### WHAT THE EXERCISE ASKS
Word for word, restate the entries below, but exclude the images.

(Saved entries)
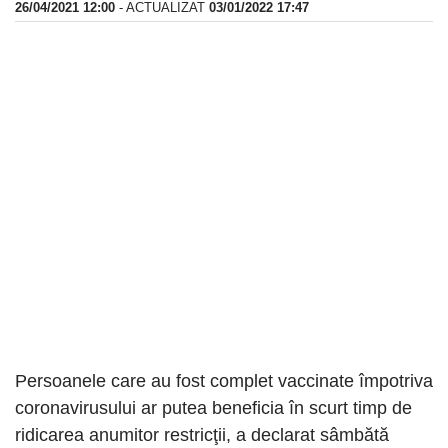
26/04/2021 12:00
- ACTUALIZAT
03/01/2022 17:47
Persoanele care au fost complet vaccinate împotriva
coronavirusului ar putea beneficia în scurt timp de
ridicarea anumitor restricţii, a declarat sâmbătă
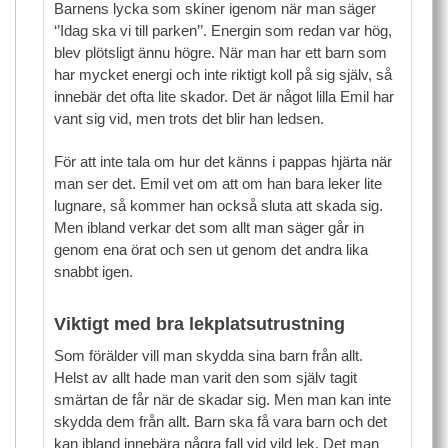
Barnens lycka som skiner igenom när man säger
‘’Idag ska vi till parken’’. Energin som redan var hög,
blev plötsligt ännu högre. När man har ett barn som
har mycket energi och inte riktigt koll på sig själv, så
innebär det ofta lite skador. Det är något lilla Emil har
vant sig vid, men trots det blir han ledsen.
För att inte tala om hur det känns i pappas hjärta när
man ser det. Emil vet om att om han bara leker lite
lugnare, så kommer han också sluta att skada sig.
Men ibland verkar det som allt man säger går in
genom ena örat och sen ut genom det andra lika
snabbt igen.
Viktigt med bra lekplatsutrustning
Som förälder vill man skydda sina barn från allt.
Helst av allt hade man varit den som själv tagit
smärtan de får när de skadar sig. Men man kan inte
skydda dem från allt. Barn ska få vara barn och det
kan ibland innebära några fall vid vild lek. Det man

### SOLUTION TO THE EXERCISE
26/04/2021 12:00
- ACTUALIZAT
03/01/2022 17:47
Persoanele care au fost complet vaccinate împotriva
coronavirusului ar putea beneficia în scurt timp de
ridicarea anumitor restricţii, a declarat sâmbătă
Barnens lycka som skiner igenom när man säger
‘’Idag ska vi till parken’’. Energin som redan var hög,
blev plötsligt ännu högre. När man har ett barn som
har mycket energi och inte riktigt koll på sig själv, så
innebär det ofta lite skador. Det är något lilla Emil har
vant sig vid, men trots det blir han ledsen.
För att inte tala om hur det känns i pappas hjärta när
man ser det. Emil vet om att om han bara leker lite
lugnare, så kommer han också sluta att skada sig.
Men ibland verkar det som allt man säger går in
genom ena örat och sen ut genom det andra lika
snabbt igen.
Viktigt med bra lekplatsutrustning
Som förälder vill man skydda sina barn från allt.
Helst av allt hade man varit den som själv tagit
smärtan de får när de skadar sig. Men man kan inte
skydda dem från allt. Barn ska få vara barn och det
kan ibland innebära några fall vid vild lek. Det man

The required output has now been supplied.